BEGIN
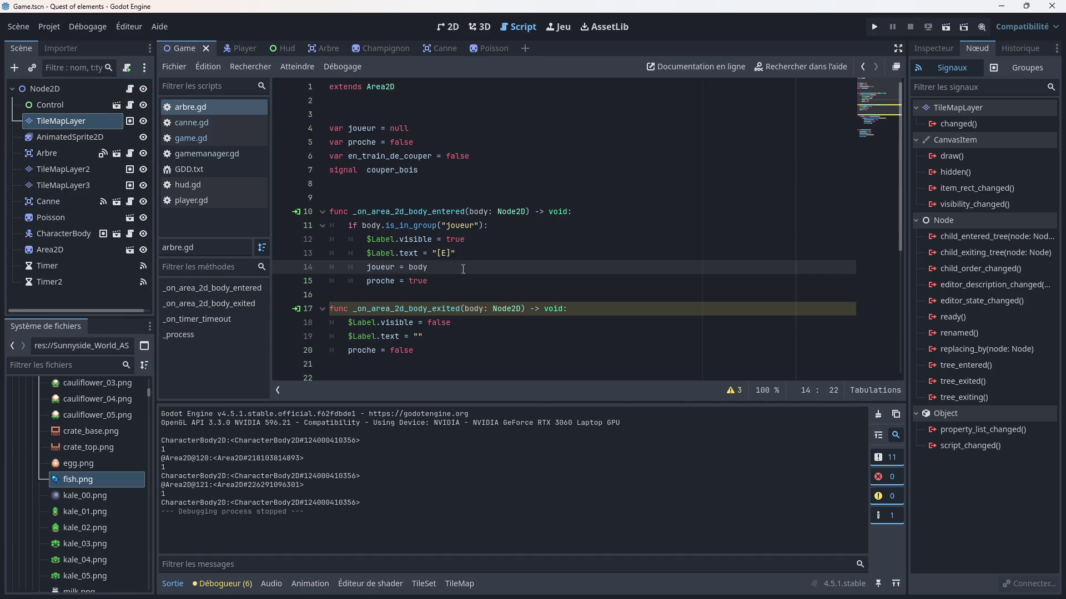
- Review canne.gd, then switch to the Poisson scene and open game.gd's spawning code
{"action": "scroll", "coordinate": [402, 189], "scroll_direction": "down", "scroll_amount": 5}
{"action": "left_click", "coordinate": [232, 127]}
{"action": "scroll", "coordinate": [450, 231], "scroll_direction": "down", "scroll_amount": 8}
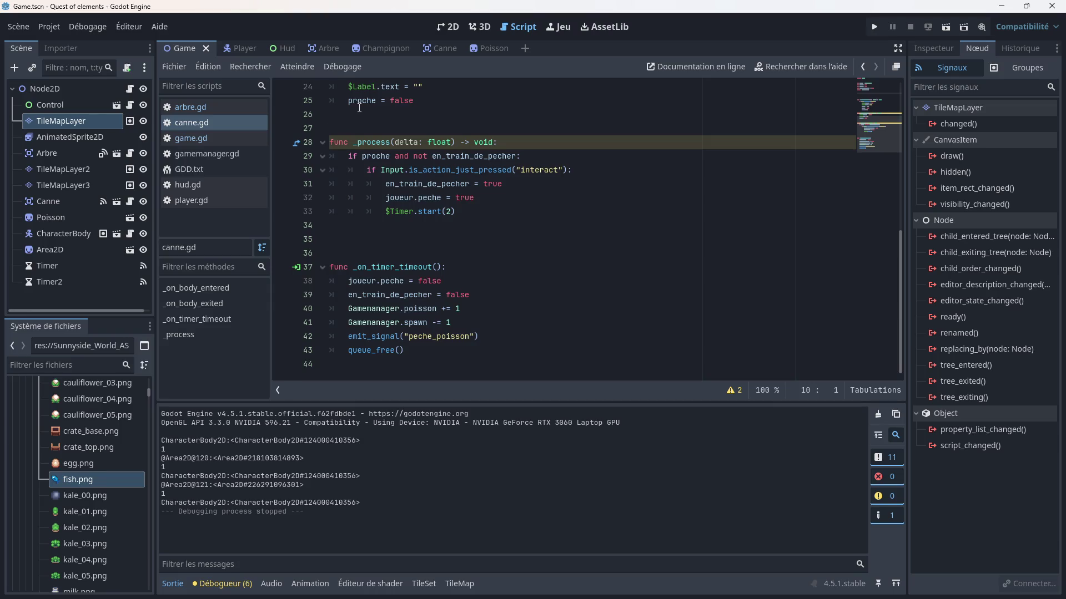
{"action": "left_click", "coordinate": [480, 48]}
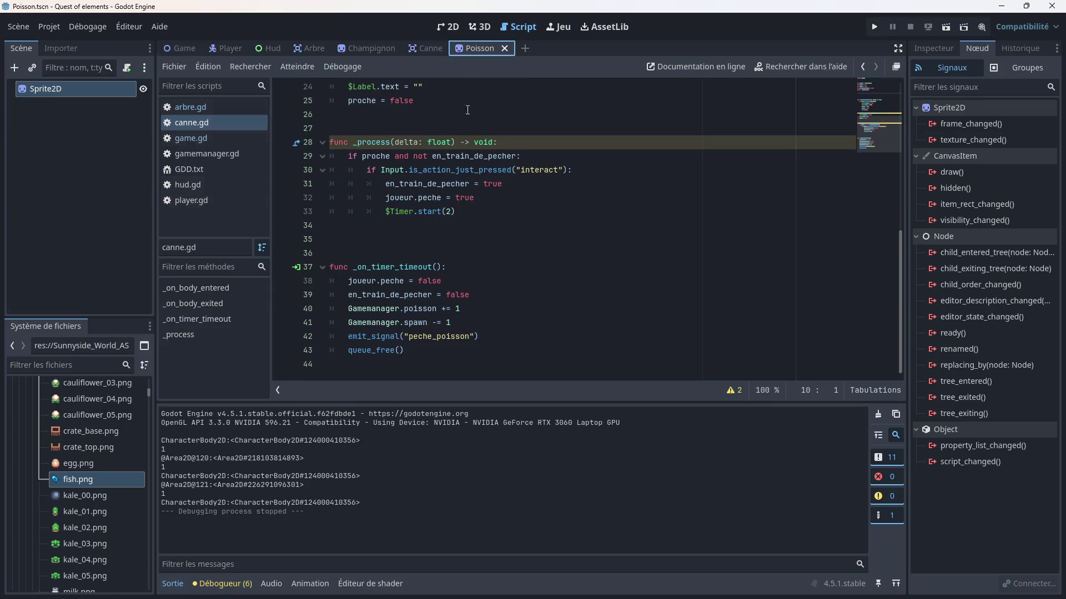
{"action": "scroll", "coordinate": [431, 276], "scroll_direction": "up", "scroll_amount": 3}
END
• _Problem statement_
Please write out every record above exactly, but leave the pictures out.

• _Response_
- Review canne.gd, then switch to the Poisson scene and open game.gd's spawning code
{"action": "scroll", "coordinate": [402, 189], "scroll_direction": "down", "scroll_amount": 5}
{"action": "left_click", "coordinate": [232, 127]}
{"action": "scroll", "coordinate": [450, 231], "scroll_direction": "down", "scroll_amount": 8}
{"action": "left_click", "coordinate": [480, 48]}
{"action": "scroll", "coordinate": [431, 276], "scroll_direction": "up", "scroll_amount": 3}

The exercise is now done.